### WHAT THIS TASK INVOLVES
In the passage on tithing, to whom were the Levites themselves required to pay a tithe?

### DOCUMENT PASSAGE
--- start ---

Through Moses, God commanded the Israelites to tithe. Leviticus 27.30 and 32, Numbers 18.24 and Deuteronomy 14.22 state that one tenth of all grain, fruit and livestock was holy to the Lord and to be dedicated to God. Numbers 18.8, 18.11-19 and 18.24-28 specify that this tithe was to be given to the Aaronic priests and the Levites, who were God’s ministers under the Mosaic Covenant. Even the Levites were to pay a tithe to the Aaronic priests (18.26 and 28).
Although the Aaronic priesthood was rendered redundant by Christ, it was not so for the tithe to ministers, for Numbers 18.8, 11 and 19 declare that the tenth to God and God’s ministers is “a perpetual due”. Early Christians certainly regarded it as such.
In actual practice, the Israelites did indeed follow the Law as regards tithing. Second Chronicles 31.4-6 and 31.12 record that the people in the reign of King Hezekiah gave “the tithe of everything” in addition to first fruits and other offerings. They gave them “abundantly” to the clergy as their due. Centuries later, exiles returning from Babylon were to give the clergy tithes and other gifts (Nehemiah 10.38 and 12.44). Note that as in Moses’ and Hezekiah’s days, tithes were in addition to other gifts to God, God’s work and God’s ministers.

--- end ---

### Rows from a segmentation dataset
--- start ---

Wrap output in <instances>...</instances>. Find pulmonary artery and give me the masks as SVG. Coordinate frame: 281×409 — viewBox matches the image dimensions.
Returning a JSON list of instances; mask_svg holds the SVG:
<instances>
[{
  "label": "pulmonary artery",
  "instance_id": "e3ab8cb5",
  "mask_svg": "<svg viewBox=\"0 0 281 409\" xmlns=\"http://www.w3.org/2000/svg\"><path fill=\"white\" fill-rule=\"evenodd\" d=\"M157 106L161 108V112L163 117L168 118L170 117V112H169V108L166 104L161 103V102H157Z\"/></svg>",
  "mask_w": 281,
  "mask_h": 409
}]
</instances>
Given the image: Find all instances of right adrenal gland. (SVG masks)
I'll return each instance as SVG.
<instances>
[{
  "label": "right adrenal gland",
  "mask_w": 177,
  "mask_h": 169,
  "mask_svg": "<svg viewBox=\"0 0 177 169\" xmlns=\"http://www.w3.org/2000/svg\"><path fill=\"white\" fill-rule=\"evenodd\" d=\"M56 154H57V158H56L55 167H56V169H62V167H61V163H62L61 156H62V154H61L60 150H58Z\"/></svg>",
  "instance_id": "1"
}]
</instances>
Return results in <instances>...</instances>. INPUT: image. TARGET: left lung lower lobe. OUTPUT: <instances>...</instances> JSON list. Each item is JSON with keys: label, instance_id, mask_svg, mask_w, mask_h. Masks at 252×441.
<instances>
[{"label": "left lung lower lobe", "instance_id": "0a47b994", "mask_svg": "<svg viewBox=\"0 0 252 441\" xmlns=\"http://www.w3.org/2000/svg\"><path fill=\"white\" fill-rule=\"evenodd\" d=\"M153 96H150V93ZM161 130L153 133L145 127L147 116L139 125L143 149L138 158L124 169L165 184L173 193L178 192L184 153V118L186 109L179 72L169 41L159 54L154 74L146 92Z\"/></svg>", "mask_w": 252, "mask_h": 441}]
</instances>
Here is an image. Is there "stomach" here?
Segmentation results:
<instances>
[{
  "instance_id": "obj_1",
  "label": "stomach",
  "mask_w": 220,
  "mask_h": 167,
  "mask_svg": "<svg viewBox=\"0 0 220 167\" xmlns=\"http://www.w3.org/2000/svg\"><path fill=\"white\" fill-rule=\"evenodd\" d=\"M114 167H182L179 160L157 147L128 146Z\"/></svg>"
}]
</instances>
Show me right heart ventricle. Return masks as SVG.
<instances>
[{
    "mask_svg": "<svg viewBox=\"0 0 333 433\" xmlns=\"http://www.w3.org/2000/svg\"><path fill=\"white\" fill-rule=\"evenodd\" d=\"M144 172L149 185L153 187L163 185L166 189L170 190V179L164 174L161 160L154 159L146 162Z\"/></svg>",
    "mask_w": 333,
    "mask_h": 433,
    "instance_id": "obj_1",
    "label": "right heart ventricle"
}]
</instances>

--- end ---

### ANSWER TO THIS EXERCISE
The Levites were required to pay a tithe to the Aaronic priests.